● **REQUIRED ACTION**
Copy nothing before the line containing "Identify the document". Reproduce that line and all that follow, exactly, through the end of the records.
[[ MATERIAL PROVIDED open ]]
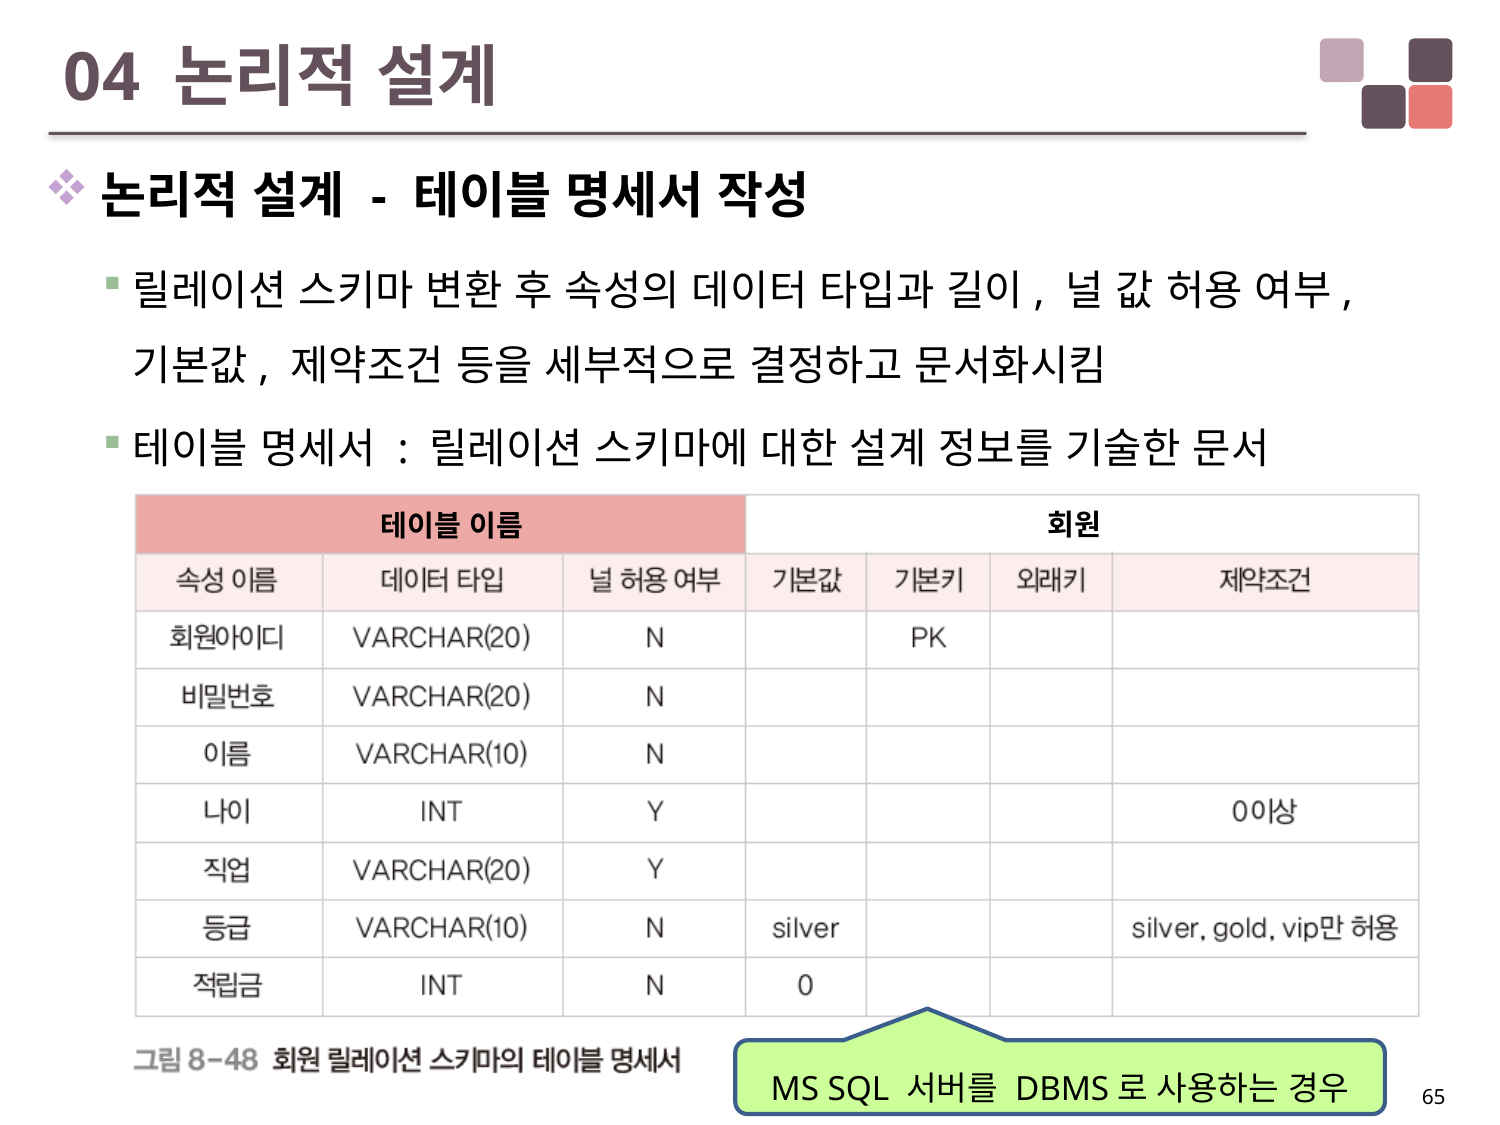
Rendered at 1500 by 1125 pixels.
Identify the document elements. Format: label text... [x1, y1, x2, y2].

text_box MS SQL 서버를 DBMS로 사용하는 경우 [733, 1094, 1387, 1117]
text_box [122, 481, 1430, 1085]
text_box 논리적 설계 - 테이블 명세서 작성 릴레이션 스키마 변환 후 속성의 데이터 타입과 길이, 널 값 허용 여부, 기본값, 제약조건 등을 세부적으로 결정하고 문서화시킴 테이블 명세서 : 릴레이션 스키마에 대한 설계 정보를 기술한 문서 [29, 156, 1459, 1066]
title 04 논리적 설계 [48, 25, 1459, 123]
[[ MATERIAL PROVIDED closed ]]
● **THE COMPLETED TASK**
Identify the document elements. Format: label text... [x1, y1, x2, y2].

text_box MS SQL 서버를 DBMS로 사용하는 경우 [733, 1094, 1387, 1117]
text_box [122, 481, 1430, 1085]
text_box 논리적 설계 - 테이블 명세서 작성 릴레이션 스키마 변환 후 속성의 데이터 타입과 길이, 널 값 허용 여부, 기본값, 제약조건 등을 세부적으로 결정하고 문서화시킴 테이블 명세서 : 릴레이션 스키마에 대한 설계 정보를 기술한 문서 [29, 156, 1459, 1066]
title 04 논리적 설계 [48, 25, 1459, 123]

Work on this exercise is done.